Look below for the lines from the one with "text: (515, 794) -> (577, 780), 477 -> 514" to the one with "text: (474, 883) -> (536, 869), 777 -> 577", and copy exactly those lines, both ends included.

▶ _Data section_:
Start of Block
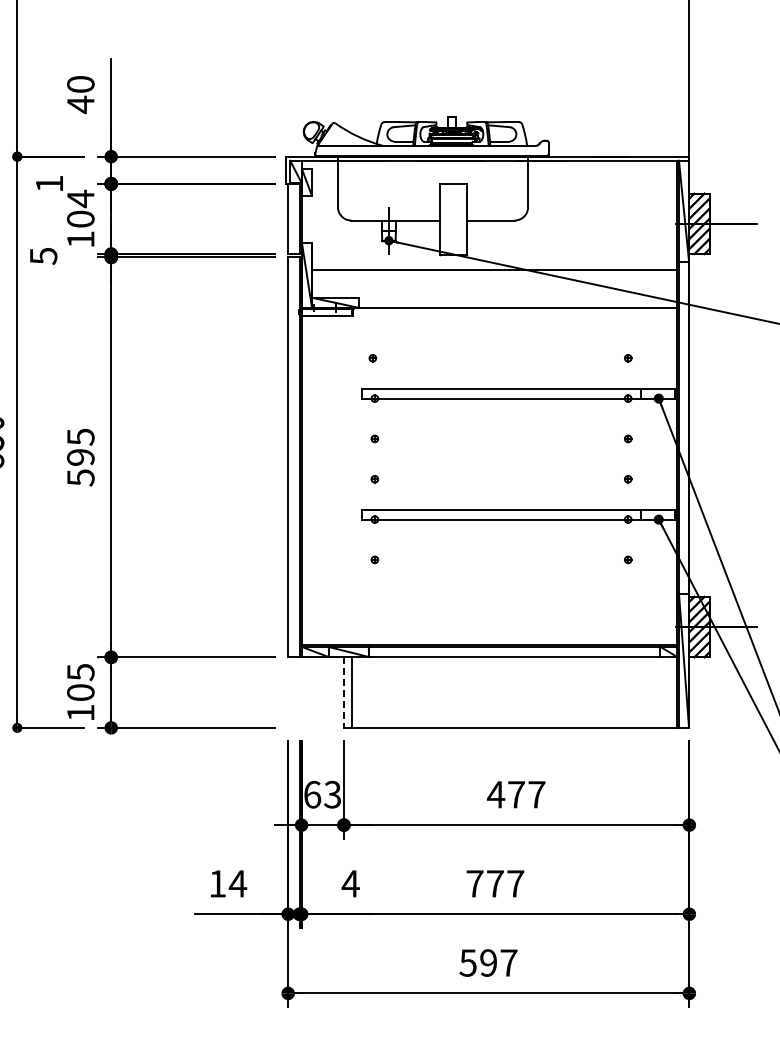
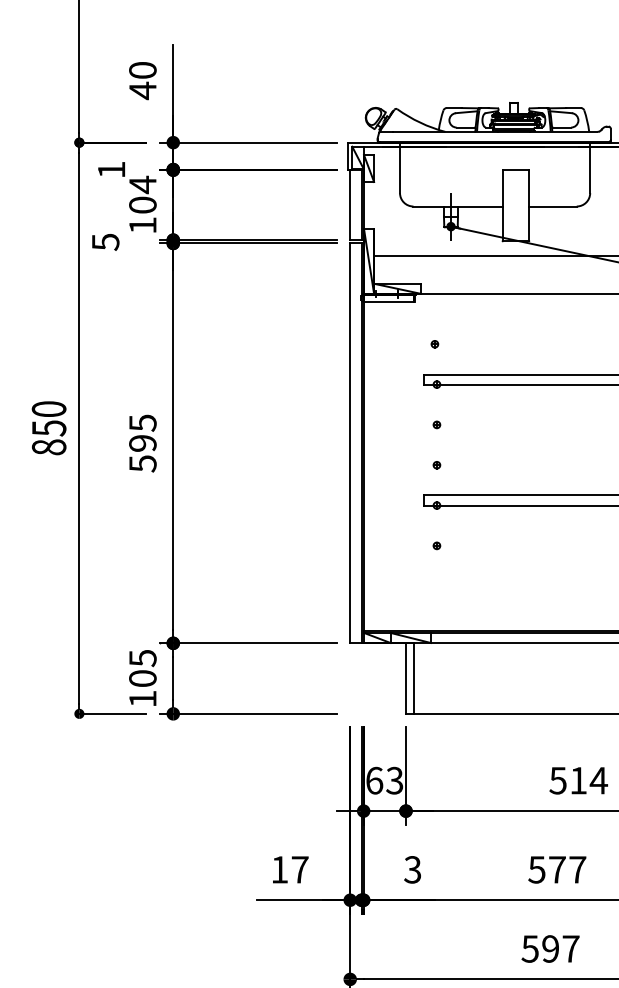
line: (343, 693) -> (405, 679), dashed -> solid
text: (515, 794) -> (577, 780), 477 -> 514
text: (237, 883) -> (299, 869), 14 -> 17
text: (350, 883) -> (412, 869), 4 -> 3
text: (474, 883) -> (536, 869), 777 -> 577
End of Block
Start of Block
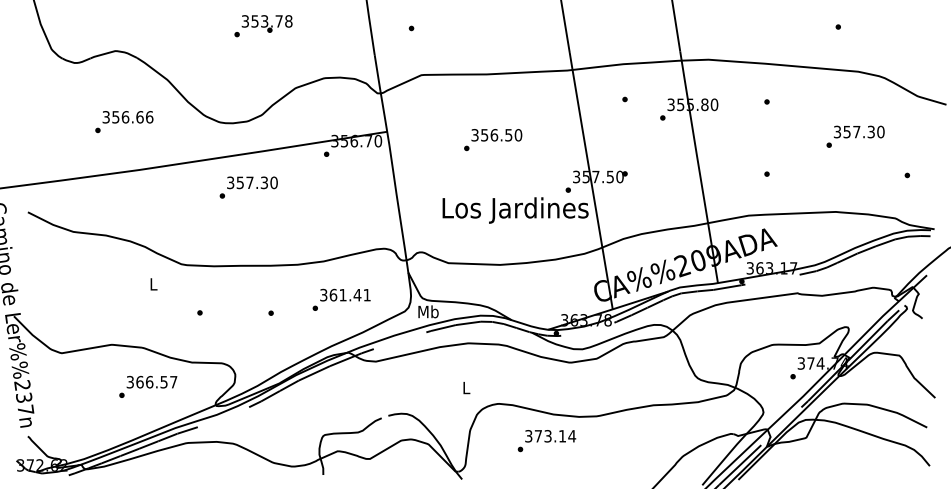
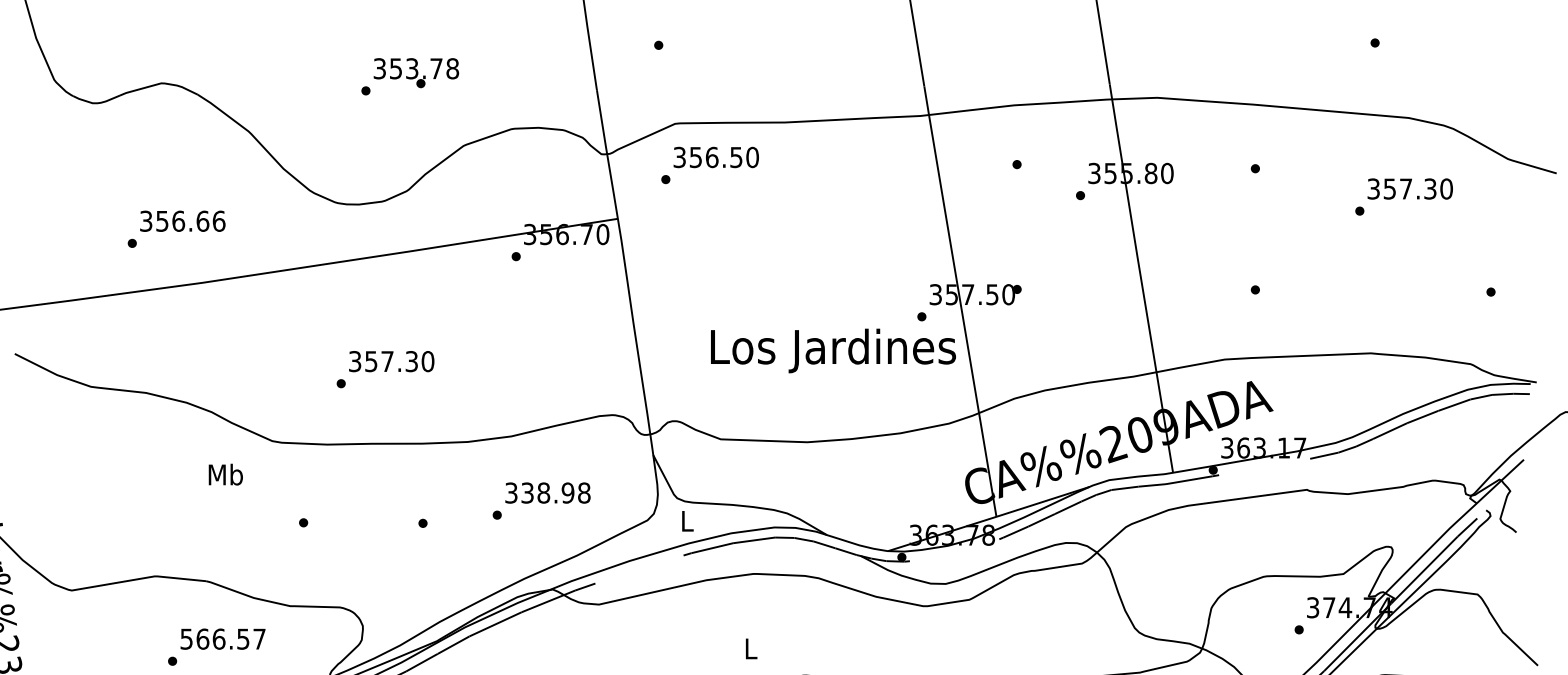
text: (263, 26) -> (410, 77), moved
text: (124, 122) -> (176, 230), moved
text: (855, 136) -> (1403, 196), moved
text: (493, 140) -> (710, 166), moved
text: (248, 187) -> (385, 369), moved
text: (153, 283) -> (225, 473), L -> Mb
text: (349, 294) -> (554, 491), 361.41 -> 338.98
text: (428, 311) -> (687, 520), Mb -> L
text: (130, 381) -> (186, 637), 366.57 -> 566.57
End of Block
Start of Block
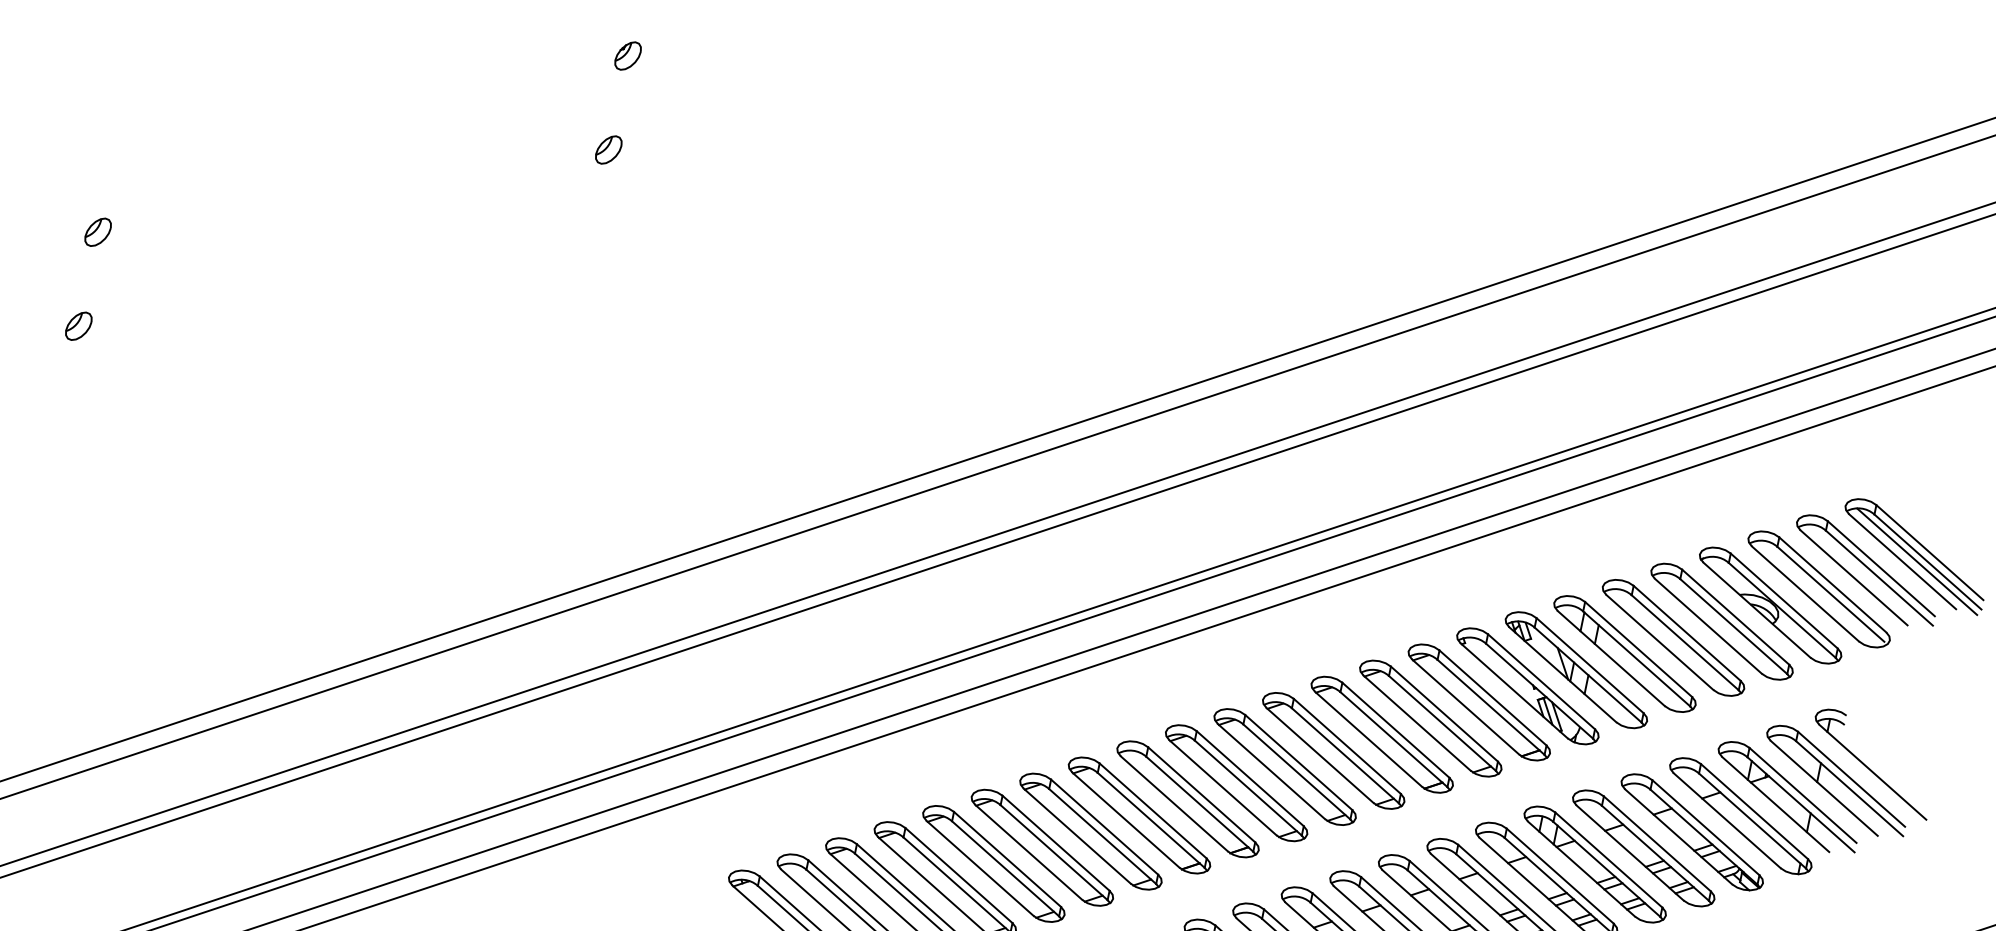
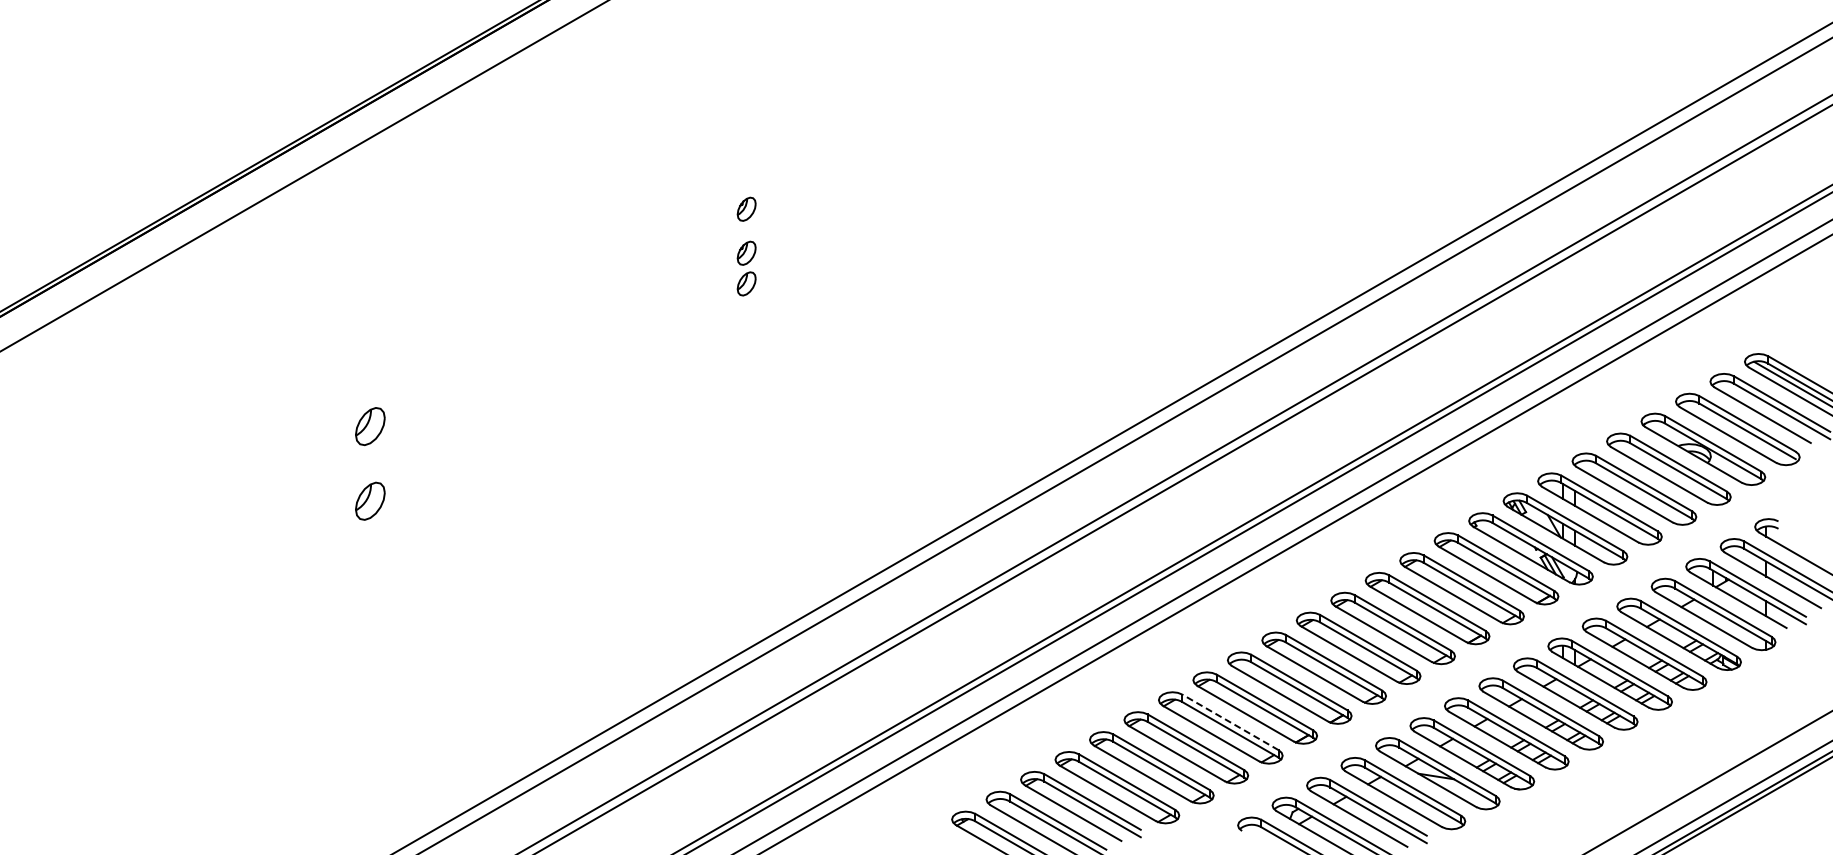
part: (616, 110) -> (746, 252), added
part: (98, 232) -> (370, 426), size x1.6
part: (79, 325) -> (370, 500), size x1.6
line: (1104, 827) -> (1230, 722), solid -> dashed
End of Block
▶ _Output below_:
text: (515, 794) -> (577, 780), 477 -> 514
text: (237, 883) -> (299, 869), 14 -> 17
text: (350, 883) -> (412, 869), 4 -> 3
text: (474, 883) -> (536, 869), 777 -> 577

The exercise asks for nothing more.